The 33-year-old artist quickly carved out her own lane in the alternative R&B and pop scene in 2013, delivering haunting, soulful vocals on downtempo beats while maintaining a low profile on social media. Banks only supported this mystic presence with an aesthetic of witchy, flowy garments to complement her naturally sullen eyes, magnifying the darkness deep within her. While remaining reserved in public, Banks’ lyrics scream raw, unflinching narratives on past loves, trauma, and the strength she finds among these adversities in her 2014 debut album Goddess, the 2016 follow-up The Altar, and her aforementioned third album. This fourth LP shows Banks shedding her skin again to reveal a more vulnerable piece of her soul.
“It’s nice to expel your demons, cleanse the palate before a new chapter starts.
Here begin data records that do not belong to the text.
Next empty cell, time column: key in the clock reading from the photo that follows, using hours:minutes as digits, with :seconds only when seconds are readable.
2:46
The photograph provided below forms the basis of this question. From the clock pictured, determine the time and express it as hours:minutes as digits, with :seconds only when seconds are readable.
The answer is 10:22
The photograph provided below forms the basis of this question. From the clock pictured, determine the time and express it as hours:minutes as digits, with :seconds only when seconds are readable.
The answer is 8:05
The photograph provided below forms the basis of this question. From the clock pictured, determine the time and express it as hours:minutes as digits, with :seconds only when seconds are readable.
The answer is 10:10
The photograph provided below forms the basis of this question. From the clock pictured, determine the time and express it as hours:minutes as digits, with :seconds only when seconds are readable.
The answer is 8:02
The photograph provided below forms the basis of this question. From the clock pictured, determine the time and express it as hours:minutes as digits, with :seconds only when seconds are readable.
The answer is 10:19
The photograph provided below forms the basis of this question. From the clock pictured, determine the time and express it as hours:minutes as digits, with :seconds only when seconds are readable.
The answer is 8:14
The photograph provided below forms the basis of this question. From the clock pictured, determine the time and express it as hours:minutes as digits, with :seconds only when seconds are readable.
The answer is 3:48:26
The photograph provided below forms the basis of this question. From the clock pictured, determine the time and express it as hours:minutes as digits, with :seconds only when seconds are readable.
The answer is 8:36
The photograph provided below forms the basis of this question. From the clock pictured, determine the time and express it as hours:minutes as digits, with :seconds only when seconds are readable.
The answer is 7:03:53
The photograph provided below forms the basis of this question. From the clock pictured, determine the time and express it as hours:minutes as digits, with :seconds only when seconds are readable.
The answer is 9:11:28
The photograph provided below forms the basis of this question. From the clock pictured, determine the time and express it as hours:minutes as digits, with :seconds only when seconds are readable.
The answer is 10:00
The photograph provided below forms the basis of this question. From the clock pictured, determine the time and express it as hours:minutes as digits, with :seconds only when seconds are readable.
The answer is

I feel like that’s what ‘The Devil’ is all about—it’s overcoming your demons and being stronger than them.”
“It’s nice to expel your demons, cleanse the palate before a new chapter starts,” she says. “And I feel like that’s what ‘The Devil’ is all about—it’s overcoming your demons and being stronger than them.” Banks uses this demonic persona to cathartically release the negativity built inside her, as heard in lyrics like “Pullin’ back all the opinions / I ain’t really bothered and it tastes so good.” She accompanies the song with a campy music video full of sinister visuals of fire-raising rituals, a coven of blood-thirsty witches seeking vengeance from men, and BANKS portraying the enchantress of the night in her head-to-toe blood-red attire.
BANKS channels this authoritative energy as she leads this album rollout as an independent artist for the first time. “I’m at the time of my life where I want to control everything about my own life,” she says. “I own my own masters now, that’s crazy to me. I’m able to make all the calls on which single comes out next, what I want to do for a music video, and how and when I want to release stuff.” This autonomy, combined with the lockdown, liberated Banks to create an album reminiscent of her days making music before she was in the spotlight. “It felt really separate from the business aspect of the music business,” says Banks. “I didn’t feel caught up, and I think that allowed me to feel very calm, present, inspired, and vulnerable.”
She showcases this vulnerability on her new single “Skinnydipped,” as the alluring track narrates BANKS moving onward, finding her self-worth, and no longer drowning in toxic relationships. Co-directed by BANKS, the music video opens with a wide shot of her and a cast of surrounding divine sirens in a discreet, tropical cove, luring the viewer in.“It represents something powerful, but also dangerous. Like, I don’t know if I want to touch it, but I want to because I’m curious,” she says.
“I’m really working on owning that power within my life, in my relationships, and how I talk to myself. I think it’s all about merging that into your real life until you can walk with less gravity.”
Set for release next year, Banks co-produced her forthcoming album after taking a dive into the deep end and mastering the production software Ableton. She wrote and produced the album from the comfort of her home, learning that “all you need is a seat, a computer, Ableton, and some keyboards,” she laughs. She also scaled back the number of collaborators she worked with on this project, stepping back into the booth with longtime producers such as Shlohmo and Al Shux. “Making art is such an intimate process, and I think over the years I’ve been lucky enough to meet a few people that I have such a deep connection with art-wise,” she says. “I’m not going to hand over my baby to just anyone and be like ‘put some production on it.’”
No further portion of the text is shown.